Big Tech faces another day of reckoning on Capitol Hill over kids’ online safety

Big Tech was in the crosshairs yet again Wednesday as a handful of executives fielded blistering questions in a Senate hearing about the impact of their products on children.

Facing the Senate Judiciary Committee, the chief executives of Meta Platforms Inc.
TikTok, Discord, Snap Inc.

and X — Mark Zuckerberg, Shou Zi Chew, Jason Citron, Evan Spiegel and Linda Yaccarino, respectively — testified.

“Discord has been used to groom, abduct and abuse children. Meta’s Instagram helped connect and promote a network of pedophiles. Snapchat’s disappearing messages have been co-opted by criminals who financially sextort young victims,” Sen. Dick Durbin, a Democrat from Illinois and the chair of the committee, said in a scorching opening statement. “TikTok has become a ‘platform of choice’ for predators to access, engage and groom children for abuse, and the prevalence of [child sexual abuse material] on X has grown as the company has gutted its trust and safety workforce.”

Durbin, who pointed out that several tech solutions were carried out by the companies in the days leading up to Wednesday’s hearing, confronted executives about their platforms’ harmful effects.

A handful of senators — led by Amy Klobuchar, D-Minn., and Lindsey Graham, R-S.C. — threatened to make social-media companies liable to legal action from victims, so they could be sued for damages in court.

Several victims and their families were presented in a brief video and put the blame squarely on the tech companies. The audience was full of families and parents whose children died because of bullying and drug sales on social-media platforms, hundreds of whom sent a letter to pressure Congress to act urgently. 

In 2013, the National Center for Missing & Exploited Children received approximately 1,380 cyber tips of material related to child sexual abuse per day. By 2023, the number was 100,000 reports per day.

“Big Tech executives have been making the same hollow promises for years as kids are suffering horrific harms online,” the senators said in a joint statement. “Without real and enforceable reforms, social-media companies will only continue publicly pretending to care about young people’s safety while privately prioritizing profits.”

At one point, when pressed by Missouri Republican Sen. Josh Hawley, Zuckerberg turned around and apologized to the families of victims.

“I’m sorry for everything you have all been through. No one should go through the things that your families have suffered,” Zuckerberg said, adding that Meta is working on ways to better protect children.

Several bills are circulating in Congress to address the issue. The bipartisan Kids Online Safety Act, co-authored by Sens. Richard Blumenthal, a Connecticut Democrat, and Marsha Blackburn, a Tennessee Republican, is aimed at providing children and parents with better tools to protect themselves online, hold Big Tech accountable for harms and provide transparency into black-box algorithms. The bill has the support of nearly half of the U.S. Senate.

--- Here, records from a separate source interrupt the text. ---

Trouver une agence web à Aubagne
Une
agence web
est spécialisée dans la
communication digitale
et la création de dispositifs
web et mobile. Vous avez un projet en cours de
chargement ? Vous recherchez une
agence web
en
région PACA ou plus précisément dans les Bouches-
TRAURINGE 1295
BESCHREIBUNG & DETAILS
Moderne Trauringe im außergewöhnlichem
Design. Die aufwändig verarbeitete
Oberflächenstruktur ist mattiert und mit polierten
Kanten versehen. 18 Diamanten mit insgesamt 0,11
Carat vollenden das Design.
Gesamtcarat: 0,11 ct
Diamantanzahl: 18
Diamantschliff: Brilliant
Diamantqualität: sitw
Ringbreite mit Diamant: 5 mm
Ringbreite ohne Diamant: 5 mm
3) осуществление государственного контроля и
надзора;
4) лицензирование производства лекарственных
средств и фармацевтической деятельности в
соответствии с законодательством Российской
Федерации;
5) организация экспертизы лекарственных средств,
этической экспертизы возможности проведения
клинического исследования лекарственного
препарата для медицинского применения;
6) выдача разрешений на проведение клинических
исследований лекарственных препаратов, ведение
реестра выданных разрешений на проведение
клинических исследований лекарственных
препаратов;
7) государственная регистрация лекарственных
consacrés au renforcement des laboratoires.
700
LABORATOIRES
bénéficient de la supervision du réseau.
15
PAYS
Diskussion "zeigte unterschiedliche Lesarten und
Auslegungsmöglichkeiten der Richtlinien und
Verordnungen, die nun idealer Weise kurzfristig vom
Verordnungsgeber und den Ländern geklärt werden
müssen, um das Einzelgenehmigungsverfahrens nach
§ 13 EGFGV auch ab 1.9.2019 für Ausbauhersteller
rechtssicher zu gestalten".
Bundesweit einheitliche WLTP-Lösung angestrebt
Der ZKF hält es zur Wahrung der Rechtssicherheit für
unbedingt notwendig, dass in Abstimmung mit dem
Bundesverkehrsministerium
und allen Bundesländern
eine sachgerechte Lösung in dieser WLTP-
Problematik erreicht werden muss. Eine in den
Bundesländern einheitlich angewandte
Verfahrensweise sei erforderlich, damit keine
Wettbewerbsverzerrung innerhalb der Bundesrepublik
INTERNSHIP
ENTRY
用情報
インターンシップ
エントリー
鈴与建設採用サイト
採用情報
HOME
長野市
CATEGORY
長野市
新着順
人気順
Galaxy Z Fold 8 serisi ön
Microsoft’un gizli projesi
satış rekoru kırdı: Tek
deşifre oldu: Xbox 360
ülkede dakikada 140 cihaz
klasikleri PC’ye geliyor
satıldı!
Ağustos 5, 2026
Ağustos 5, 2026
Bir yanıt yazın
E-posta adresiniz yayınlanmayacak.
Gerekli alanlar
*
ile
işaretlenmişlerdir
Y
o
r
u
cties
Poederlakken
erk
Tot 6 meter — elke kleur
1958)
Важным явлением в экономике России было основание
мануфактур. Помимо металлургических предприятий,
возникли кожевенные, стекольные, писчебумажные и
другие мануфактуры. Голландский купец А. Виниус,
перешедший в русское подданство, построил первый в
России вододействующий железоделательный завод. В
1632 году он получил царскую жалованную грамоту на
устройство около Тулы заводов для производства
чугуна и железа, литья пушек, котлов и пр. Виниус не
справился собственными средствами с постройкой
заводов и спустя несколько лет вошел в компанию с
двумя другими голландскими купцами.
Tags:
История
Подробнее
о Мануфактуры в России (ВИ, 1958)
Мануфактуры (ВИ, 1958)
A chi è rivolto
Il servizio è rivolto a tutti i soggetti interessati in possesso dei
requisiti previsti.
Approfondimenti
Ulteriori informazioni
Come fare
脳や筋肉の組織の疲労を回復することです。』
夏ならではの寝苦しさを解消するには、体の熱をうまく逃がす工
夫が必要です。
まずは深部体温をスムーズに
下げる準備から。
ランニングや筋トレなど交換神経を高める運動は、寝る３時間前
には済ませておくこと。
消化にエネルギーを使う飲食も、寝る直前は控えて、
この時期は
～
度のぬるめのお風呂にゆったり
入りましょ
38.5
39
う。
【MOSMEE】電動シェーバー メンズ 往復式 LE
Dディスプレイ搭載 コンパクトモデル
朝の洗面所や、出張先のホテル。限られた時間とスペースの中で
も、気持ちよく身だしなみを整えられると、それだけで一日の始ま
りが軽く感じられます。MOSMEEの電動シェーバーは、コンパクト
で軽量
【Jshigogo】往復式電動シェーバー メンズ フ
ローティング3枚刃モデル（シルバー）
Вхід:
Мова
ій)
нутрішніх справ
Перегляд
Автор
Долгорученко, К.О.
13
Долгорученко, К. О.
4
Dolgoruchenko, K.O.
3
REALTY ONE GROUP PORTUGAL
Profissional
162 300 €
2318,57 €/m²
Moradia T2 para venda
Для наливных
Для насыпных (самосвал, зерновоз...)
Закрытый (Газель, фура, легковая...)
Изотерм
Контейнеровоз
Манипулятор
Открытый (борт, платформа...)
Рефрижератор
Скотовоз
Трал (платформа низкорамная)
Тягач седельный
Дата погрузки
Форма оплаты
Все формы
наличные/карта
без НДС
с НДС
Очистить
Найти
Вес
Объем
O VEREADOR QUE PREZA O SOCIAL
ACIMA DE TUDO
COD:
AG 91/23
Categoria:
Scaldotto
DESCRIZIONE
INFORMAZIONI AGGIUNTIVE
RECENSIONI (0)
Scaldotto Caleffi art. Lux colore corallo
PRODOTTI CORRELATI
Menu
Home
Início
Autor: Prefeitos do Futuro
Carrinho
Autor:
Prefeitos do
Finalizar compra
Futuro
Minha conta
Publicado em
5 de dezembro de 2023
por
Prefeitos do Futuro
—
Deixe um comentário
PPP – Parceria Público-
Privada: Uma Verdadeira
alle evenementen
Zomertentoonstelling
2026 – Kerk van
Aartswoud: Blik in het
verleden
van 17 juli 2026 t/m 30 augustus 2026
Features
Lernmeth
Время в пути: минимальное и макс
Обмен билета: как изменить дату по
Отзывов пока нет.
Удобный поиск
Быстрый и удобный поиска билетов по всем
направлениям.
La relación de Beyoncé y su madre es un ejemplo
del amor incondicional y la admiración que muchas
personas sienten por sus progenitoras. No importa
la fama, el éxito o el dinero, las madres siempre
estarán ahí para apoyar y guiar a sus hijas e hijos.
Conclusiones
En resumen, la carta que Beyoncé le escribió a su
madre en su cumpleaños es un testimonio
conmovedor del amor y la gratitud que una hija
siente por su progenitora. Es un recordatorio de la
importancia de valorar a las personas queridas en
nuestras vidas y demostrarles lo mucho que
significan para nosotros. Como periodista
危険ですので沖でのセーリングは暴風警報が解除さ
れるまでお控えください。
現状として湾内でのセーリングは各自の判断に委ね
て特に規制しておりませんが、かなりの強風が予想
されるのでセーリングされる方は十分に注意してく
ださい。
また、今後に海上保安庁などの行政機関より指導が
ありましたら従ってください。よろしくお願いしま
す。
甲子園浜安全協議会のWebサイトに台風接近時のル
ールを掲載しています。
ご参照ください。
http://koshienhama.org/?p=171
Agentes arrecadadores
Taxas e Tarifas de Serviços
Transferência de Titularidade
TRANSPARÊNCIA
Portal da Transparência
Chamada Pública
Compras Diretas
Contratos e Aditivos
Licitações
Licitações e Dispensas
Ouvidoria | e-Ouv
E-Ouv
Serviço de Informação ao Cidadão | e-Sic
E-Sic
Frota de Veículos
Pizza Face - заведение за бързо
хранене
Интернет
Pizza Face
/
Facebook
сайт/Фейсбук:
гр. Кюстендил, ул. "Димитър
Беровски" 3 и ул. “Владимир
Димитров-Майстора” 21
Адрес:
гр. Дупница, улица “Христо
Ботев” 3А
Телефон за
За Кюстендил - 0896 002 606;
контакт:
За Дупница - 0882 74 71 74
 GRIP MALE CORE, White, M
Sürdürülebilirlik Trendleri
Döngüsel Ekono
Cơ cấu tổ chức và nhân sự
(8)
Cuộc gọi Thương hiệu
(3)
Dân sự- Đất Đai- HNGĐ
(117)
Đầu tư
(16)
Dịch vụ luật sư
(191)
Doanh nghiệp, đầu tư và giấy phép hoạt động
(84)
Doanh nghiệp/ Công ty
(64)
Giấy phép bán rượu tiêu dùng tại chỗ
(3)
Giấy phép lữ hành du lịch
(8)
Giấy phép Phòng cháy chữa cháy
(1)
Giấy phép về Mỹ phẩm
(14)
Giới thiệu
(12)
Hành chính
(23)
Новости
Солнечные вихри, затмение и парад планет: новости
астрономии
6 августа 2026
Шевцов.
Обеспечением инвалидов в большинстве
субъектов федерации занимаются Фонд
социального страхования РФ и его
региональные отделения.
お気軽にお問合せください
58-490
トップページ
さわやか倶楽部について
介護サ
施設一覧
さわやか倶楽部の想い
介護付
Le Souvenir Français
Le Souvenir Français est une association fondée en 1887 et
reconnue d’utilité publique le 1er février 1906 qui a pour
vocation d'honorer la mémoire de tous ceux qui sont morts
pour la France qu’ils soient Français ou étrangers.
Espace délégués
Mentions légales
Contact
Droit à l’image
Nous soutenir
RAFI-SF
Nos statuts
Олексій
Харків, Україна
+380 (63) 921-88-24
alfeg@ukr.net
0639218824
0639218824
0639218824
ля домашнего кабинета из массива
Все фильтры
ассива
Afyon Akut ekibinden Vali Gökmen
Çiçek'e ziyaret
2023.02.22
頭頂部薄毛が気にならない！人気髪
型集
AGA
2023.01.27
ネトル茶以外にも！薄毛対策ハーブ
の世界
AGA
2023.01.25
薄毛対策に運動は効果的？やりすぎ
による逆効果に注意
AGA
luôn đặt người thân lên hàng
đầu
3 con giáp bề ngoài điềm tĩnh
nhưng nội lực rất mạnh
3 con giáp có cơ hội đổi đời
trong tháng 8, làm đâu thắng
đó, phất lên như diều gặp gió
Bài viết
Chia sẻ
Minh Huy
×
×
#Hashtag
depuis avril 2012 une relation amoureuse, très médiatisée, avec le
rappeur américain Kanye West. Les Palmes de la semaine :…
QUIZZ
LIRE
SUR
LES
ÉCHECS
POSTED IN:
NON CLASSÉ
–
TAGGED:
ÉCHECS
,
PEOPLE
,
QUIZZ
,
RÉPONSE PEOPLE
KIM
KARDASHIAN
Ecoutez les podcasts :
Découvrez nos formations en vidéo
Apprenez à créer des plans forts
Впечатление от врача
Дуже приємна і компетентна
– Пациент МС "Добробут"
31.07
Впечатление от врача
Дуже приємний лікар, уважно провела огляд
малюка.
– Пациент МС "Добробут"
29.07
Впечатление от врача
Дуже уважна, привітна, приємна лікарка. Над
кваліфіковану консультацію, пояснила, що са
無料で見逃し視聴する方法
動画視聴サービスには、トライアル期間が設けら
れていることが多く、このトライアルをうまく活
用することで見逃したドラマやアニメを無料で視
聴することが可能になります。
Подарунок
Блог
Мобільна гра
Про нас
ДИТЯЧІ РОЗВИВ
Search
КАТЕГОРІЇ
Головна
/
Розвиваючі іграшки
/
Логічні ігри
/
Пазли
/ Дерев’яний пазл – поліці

“Mr. Zuckerberg, do you believe you have a constitutional right to lie to Congress?” Blumenthal said at one point.

Sen. Chris Coons, D-Del., noted the CEO’s lack of support for any kids-related safety bills as a “yawning silence.”

Coons and others’ frustration underscores years over which there has been no substantial legislation that protects Americans from harms caused by digital platforms, amid divisions in Congress and resistance from tech companies. The last major law was the Children’s Online Privacy Protection Act of 1998.

In a series of opening statements, the tech CEOs outlined the steps they are taking to protect children and vowed to work with legislators. Zuckerberg testified that Meta has built more than 30 tools, resources and features to help protect teenagers and give parents oversight and control over how their children are using the company’s services, as well as to provide special protections for teen accounts.

Zuckerberg even suggested that the app stores of rivals Apple Inc.

and Google parent


Alphabet Inc. should make it harder for youths to download potentially harmful apps, and leave the decision to their parents.

In her response, Yaccarino said that the platform formerly known as Twitter is not the platform of choice for children and minors. Users between the ages of 13 and 17 account for less than 1% of U.S. daily users, she said, adding: “We have made it more difficult for bad actors to share or engage with CSE [child sexual exploitation] material on X, while simultaneously making it easier for our users to report CSE content.”

TikTok, Chew said, “is continuously working to provide a safe app experience for our community, and we aim to be a leader in this area.” He added: “We recognize, however, that technology is ever-evolving and that we need to be prepared to address unexpected trends and challenges as they arise.”